2016 World Athletes of the Year Men – In their own words ()2016 World Athletes of the Year Men – In their own words () © Copyright

In Their Own Words I

The men's long list for the 2016 World Athlete of the Year has been announced. These are the words the athletes used to describe their own incredible accomplishments.

Usain Bolt (JAM)

After taking the 200m crown in Rio, his eighth Olympic title – he went on to win a ninth gold medal in the relay.

“What else can I do to prove I am the greatest? I’m trying to be one of the greatest, to be among Ali and Pele.

“I have made the sport exciting, I have made people want to see the sport. I have put the sport on a different level.”

Thiago Braz da Silva (BRA)

After winning Brazil’s first Olympic title in 32 years.

“We worked really hard for this moment – not for the gold, but to take a medal. For Brazil, it is amazing. I try to do my best for the people, they believe in us.

“I couldn’t believe I cleared 6.03m. I had to say to myself ‘okay, what just happened here?’ A gold medal, a jump of 6.03m, and an Olympic record. It’s all so crazy.”

Ashton Eaton (USA)

After defending his decathlon crown from London, equalling the Olympic record of 8893 points.

“To win two Olympic golds in a row like Daley Thompson is very special. One day, I’m going to have to meet Daley, shake his hand and thank him for giving me something to chase after.

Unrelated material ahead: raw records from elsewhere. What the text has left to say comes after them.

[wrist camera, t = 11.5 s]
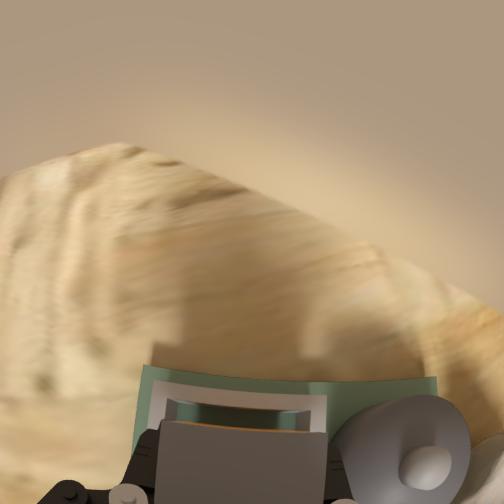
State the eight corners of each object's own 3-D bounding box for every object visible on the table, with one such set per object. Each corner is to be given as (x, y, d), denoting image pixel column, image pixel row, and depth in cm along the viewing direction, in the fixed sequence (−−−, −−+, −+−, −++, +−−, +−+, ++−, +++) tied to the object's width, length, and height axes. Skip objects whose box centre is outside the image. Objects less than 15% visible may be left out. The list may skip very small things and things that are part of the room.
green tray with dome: (133, 522, 12) (93, 557, 6) (149, 368, 18) (112, 340, 12) (419, 516, 13) (480, 531, 7) (425, 380, 19) (487, 355, 13)
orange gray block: (185, 501, 12) (151, 554, 5) (192, 421, 15) (161, 420, 8) (277, 509, 12) (314, 565, 5) (284, 429, 15) (328, 432, 8)
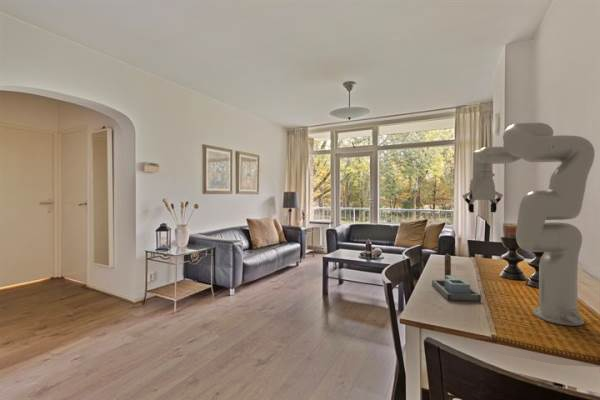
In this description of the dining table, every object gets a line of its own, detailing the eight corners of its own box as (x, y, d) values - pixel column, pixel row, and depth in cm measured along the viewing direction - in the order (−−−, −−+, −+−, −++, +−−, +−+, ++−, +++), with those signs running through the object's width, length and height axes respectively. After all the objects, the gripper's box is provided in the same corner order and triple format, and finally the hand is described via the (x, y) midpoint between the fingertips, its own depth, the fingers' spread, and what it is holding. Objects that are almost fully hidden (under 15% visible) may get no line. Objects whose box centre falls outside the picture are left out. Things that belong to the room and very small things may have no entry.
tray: (480, 301, 111) (480, 295, 111) (447, 300, 113) (447, 294, 113) (460, 286, 130) (460, 280, 130) (432, 285, 132) (432, 279, 132)
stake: (452, 282, 135) (451, 255, 135) (446, 282, 135) (446, 255, 135) (449, 280, 138) (449, 253, 138) (443, 280, 139) (443, 253, 138)
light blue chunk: (456, 286, 127) (456, 275, 127) (469, 297, 114) (469, 284, 114) (439, 286, 128) (439, 275, 128) (451, 296, 115) (451, 284, 115)
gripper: (497, 176, 140) (497, 211, 141) (459, 177, 143) (459, 211, 143) (506, 175, 133) (506, 212, 133) (466, 176, 135) (466, 212, 135)
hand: (482, 212), depth 138 cm, fingers open, 9 cm apart
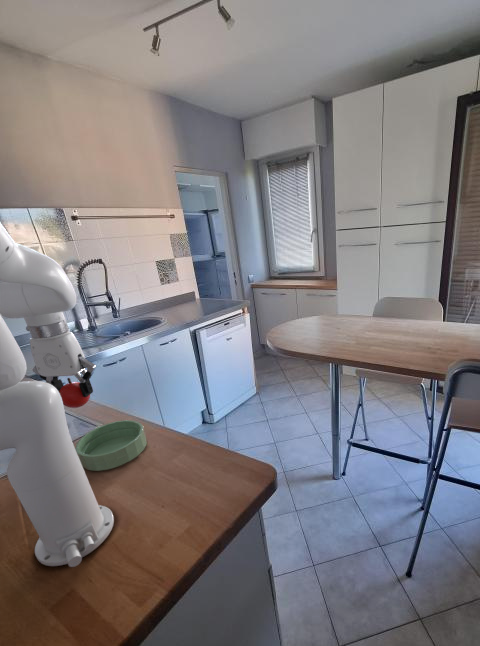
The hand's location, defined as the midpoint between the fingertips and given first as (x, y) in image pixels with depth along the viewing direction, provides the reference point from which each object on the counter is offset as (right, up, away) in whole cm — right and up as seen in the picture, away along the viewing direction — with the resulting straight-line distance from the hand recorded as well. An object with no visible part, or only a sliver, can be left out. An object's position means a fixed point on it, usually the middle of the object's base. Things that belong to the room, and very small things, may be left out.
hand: (74, 394), depth 87 cm
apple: (0, -3, +1) cm, 3 cm away
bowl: (+11, -15, -1) cm, 19 cm away
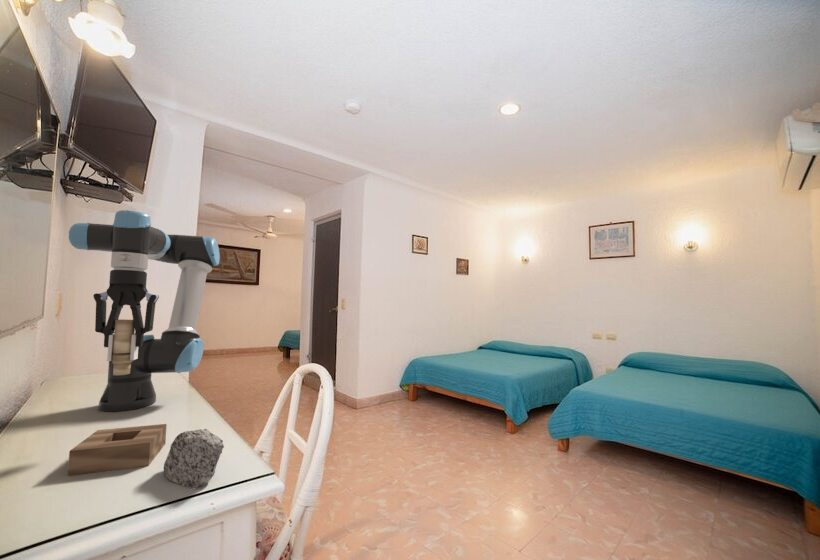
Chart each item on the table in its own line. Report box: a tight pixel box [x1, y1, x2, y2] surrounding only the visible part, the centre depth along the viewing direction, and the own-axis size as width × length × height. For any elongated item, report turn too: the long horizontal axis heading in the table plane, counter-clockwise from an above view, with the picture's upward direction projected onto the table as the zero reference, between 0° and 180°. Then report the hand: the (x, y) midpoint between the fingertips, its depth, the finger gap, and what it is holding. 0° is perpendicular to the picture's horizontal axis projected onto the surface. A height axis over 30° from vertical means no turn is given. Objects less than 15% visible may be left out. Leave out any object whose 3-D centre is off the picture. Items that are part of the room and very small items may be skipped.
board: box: [67, 423, 168, 476], centre depth 80 cm, size 12×14×5 cm
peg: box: [112, 318, 135, 375], centre depth 89 cm, size 4×4×14 cm
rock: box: [163, 428, 225, 490], centre depth 72 cm, size 16×8×10 cm, turn 47°
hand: (122, 359), depth 89 cm, fingers closed on peg, 4 cm apart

“Can I do three in a row? Maybe you should ask Daley.”

Mo Farah (GBR)

After winning the 5000m in Rio, his fourth Olympic gold.

“It’s every athlete’s dream but I can’t believe it. Being away from my family for so long, I knew I had to do something for them.

“I just want to go home now and see my beautiful kids and hang my medals around their necks.”

Eliud Kipchoge (KEN)

After winning the Olympic marathon title. He missed out on the world record by 7 seconds in London earlier this year.

“It meant more than everything, all that came before in my career, to win Olympic gold. I wanted to bring it home to Kenya.”

“Yes, the world record is in my mind. I can’t say when, but I know I can do it.”

Conseslus Kipruto (KEN)

After winning Kenya's ninth consecutive 3000m steeplechase gold in an Olympic record 8:03.28.

“[Ezekiel] Kemboi told me it would be his last race and he was going to win. He usually destroys somebody’s mind but I told him, ‘okay, let the track show who is the king’. I didn’t give him a chance.

“I looked up at the screen and I saw they were far from me, so I said: why not start celebrating? That’s when the happiness hit me, and for the last 100 metres I knew I was the champion.”

Omar McLeod (JAM)

After winning Olympic 110m hurdles gold, Jamaica's first title in the event.

“The feeling is indescribable. I don’t know what's going through my mind right now. I need to go back and just recite it a couple times, saying, ‘You’re an Olympic champion’.”

David Rudisha (KEN)

After winning 800m gold in Rio, his second Olympic title.

“London [2012] was one of my special races, running that night, breaking the world record – it was one of the greatest 800m races. But today was special to defend my title. Nobody since 1960 and '64 has done that.

“I am so excited. It is the greatest moment of my career.” 

Christian Taylor (USA)

After winning his second Olympic triple jump title.

“The job is done. I never thought on my first jump that would be the gold medal jump. I wanted it so much. It came together, the stars aligned.” 

Wayde van Niekerk (RSA)

After taking Olympic 400m gold in a world record 43.03.

“I’d love to give you the long testimony, but I don’t remember a thing. I don’t even think I was in that race; that’s how unreal it was.”